Case Studies in Thermal Engineering (Aug 2024)
Research on fine analysis and accelerated prediction technology for thermal stratification in the upper plenum of the “Monju” reactor
Abstract
Thermal stratification phenomena in SFRs and machine learning applications in nuclear system R&D have captured the community's attention. Existing methods, such as CFD, demand significant time and computational resources, hindering the timely prediction and management of thermal stratification in reactors.
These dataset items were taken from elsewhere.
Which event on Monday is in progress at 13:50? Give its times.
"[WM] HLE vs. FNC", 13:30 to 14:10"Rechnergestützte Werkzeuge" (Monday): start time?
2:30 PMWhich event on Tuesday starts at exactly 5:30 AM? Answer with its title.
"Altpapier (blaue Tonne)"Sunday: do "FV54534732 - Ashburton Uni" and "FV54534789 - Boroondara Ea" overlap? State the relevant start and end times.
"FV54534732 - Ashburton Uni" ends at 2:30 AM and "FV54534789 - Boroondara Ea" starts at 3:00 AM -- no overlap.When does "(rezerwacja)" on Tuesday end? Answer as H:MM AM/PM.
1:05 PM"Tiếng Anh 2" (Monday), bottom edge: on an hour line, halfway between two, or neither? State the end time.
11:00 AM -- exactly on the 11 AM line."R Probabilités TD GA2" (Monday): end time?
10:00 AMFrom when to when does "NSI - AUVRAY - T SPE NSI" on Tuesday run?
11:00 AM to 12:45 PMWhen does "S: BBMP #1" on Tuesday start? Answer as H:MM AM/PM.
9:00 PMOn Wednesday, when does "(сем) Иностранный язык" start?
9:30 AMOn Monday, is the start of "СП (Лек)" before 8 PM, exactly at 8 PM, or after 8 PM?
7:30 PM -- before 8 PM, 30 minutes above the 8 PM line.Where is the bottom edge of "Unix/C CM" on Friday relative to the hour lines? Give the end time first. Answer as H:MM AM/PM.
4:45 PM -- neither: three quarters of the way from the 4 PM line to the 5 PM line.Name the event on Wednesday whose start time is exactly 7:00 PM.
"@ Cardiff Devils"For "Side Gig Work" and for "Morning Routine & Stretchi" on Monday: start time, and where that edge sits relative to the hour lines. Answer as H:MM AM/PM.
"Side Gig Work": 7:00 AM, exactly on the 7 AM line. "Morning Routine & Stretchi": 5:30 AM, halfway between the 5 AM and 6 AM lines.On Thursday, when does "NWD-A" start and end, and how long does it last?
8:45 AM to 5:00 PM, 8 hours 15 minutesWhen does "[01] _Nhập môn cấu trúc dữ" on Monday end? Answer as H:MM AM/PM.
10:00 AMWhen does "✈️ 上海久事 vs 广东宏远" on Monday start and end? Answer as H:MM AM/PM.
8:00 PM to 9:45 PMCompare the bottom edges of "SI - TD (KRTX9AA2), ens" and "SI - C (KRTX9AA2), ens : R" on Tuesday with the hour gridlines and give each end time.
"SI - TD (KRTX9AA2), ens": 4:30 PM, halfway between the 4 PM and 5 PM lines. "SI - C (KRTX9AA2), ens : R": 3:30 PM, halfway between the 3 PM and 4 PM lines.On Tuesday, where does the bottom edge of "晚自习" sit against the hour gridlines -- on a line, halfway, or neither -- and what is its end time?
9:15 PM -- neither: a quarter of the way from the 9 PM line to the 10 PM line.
In response, this paper introduces a novel approach employing data-driven models for super real-time prediction of thermal stratification. Themodel aims to enhance the efficiency and speed of thermal stratification predictions. Refined flow field data were first obtained via CFD, revealing the transition mechanism between the dominant roles of inertial and buoyancy forces during thermal stratification formation. To select the optimal data-driven model, this paper employs the proper orthogonal decomposition (POD) method to evaluate three algorithms - k-nearest neighbor (KNN), classification and regression tree (CART), and least absolute shrinkage and selection operator (LASSO) - basedon temperature data from a temperature probe. Evaluation reveals that the POD-KNN model offers notable improvements in prediction speed while ensuring consistent accuracy, outperforming traditional numerical simulation methods for super real-time thermal stratification prediction.